One major downside is that there is no deduplication implemented: every time the CVE is encountered, it will log a new issue. It may therefore create a large number of issues, depending on the number of CVEs found in a stack trace.
Default: 25 MiB
It is not generally needed to change this setting.
To prevent excessive RAM usage, the extension will process only the first and
last limit/2
bytes (by default, the first 12.5 and last 12.5MiB). The limit
is conservative, considering that Burp Suite and other extensions may already
be using a lot of RAM for large HTTP responses and that responses with stack
traces do not often exceed a few megabytes, and those that do are likely to
have them near the end where the response-generating script crashed.
Default: disabled
It is not generally needed to change this setting.
This toggles whether messages are logged to standard out. These messages can be viewed in the terminal from which Burp Suite was launched, if any.
Default: disabled
It is not generally needed to change this setting.
This toggles whether the extension avoids creating duplicate issues.
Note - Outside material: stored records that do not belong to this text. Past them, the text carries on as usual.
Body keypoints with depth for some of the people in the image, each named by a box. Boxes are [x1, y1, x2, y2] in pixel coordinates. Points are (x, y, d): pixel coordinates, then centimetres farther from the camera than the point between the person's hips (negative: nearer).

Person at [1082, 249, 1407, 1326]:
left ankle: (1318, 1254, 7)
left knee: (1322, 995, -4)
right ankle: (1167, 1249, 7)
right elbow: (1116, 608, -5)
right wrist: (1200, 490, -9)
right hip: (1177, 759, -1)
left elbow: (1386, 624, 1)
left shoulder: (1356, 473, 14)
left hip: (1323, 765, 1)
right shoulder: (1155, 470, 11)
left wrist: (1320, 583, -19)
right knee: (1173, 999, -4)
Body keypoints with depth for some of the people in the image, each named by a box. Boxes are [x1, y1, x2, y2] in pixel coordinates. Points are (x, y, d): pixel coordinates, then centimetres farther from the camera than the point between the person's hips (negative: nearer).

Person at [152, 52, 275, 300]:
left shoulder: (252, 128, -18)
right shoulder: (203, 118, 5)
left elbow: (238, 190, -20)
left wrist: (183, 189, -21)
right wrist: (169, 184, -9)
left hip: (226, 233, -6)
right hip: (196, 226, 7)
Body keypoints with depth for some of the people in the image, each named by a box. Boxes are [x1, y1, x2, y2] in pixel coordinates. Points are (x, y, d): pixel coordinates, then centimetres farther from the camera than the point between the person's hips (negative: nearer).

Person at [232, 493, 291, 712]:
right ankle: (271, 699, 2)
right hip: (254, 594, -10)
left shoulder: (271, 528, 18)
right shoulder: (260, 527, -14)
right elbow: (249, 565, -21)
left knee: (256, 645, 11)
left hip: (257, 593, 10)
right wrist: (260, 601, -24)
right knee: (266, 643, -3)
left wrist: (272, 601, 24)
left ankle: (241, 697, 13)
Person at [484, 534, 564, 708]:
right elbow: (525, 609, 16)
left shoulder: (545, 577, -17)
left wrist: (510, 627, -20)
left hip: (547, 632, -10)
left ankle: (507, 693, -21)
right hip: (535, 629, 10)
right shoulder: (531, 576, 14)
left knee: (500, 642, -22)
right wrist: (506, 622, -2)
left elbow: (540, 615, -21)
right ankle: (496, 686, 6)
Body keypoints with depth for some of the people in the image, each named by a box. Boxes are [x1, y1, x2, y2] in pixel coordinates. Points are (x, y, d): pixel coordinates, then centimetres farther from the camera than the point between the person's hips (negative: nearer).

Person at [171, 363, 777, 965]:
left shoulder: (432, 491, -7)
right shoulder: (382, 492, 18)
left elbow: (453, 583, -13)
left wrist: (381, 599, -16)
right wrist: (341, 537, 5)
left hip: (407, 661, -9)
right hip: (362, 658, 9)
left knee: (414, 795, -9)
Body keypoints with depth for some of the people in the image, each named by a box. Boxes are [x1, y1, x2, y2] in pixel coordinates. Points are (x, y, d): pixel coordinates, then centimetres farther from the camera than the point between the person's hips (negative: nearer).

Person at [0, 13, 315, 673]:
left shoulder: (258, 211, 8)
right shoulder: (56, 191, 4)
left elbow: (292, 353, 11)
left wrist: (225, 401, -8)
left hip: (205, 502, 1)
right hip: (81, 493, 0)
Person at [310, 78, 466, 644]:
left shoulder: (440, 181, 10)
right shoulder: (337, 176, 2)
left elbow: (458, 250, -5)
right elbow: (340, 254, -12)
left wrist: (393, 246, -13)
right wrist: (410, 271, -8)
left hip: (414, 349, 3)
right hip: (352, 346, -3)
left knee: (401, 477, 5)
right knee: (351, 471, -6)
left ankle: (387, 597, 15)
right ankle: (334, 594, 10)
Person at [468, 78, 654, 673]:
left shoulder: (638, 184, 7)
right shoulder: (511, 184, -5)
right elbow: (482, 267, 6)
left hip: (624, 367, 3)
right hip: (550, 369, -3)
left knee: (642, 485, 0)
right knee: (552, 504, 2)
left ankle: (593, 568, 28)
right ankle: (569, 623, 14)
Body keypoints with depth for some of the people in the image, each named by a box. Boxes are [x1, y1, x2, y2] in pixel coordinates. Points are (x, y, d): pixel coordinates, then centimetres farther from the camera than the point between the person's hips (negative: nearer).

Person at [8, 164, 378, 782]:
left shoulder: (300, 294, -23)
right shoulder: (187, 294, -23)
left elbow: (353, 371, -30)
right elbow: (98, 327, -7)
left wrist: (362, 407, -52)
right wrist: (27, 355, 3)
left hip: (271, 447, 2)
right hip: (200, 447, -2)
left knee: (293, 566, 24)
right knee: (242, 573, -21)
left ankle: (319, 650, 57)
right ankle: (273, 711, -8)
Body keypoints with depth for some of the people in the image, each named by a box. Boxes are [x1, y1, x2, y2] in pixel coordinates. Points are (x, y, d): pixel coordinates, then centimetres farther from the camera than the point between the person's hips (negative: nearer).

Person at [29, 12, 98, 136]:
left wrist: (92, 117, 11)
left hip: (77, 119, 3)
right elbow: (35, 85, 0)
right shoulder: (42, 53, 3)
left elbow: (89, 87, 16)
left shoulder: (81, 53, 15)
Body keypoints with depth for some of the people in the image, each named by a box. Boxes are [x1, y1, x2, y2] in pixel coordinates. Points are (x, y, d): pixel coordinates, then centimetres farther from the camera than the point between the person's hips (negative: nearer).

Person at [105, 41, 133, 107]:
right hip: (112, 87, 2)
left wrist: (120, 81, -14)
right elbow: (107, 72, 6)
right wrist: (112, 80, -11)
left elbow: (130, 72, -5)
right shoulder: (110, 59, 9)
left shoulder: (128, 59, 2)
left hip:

It does not log an issue if it already exists for the same URL and with the same contents. It will log the same information again for a new URL if it was found there as well, or log new information for the same URL if a different stack trace was found (or if the server's database has been updated in the meantime and the response now contains new information).
Default: Stack Trace Fingerprint Found
It is not generally needed to change this setting.
This setting can be used to customize how BeanStack issues appear in the list.
Default: https://beanstack.io/api/
It is not generally needed to change this setting.
In case the API URL needs to be changed, for example to pass a corporate proxy, this setting can be used. Note that a trailing slash is automatically appended.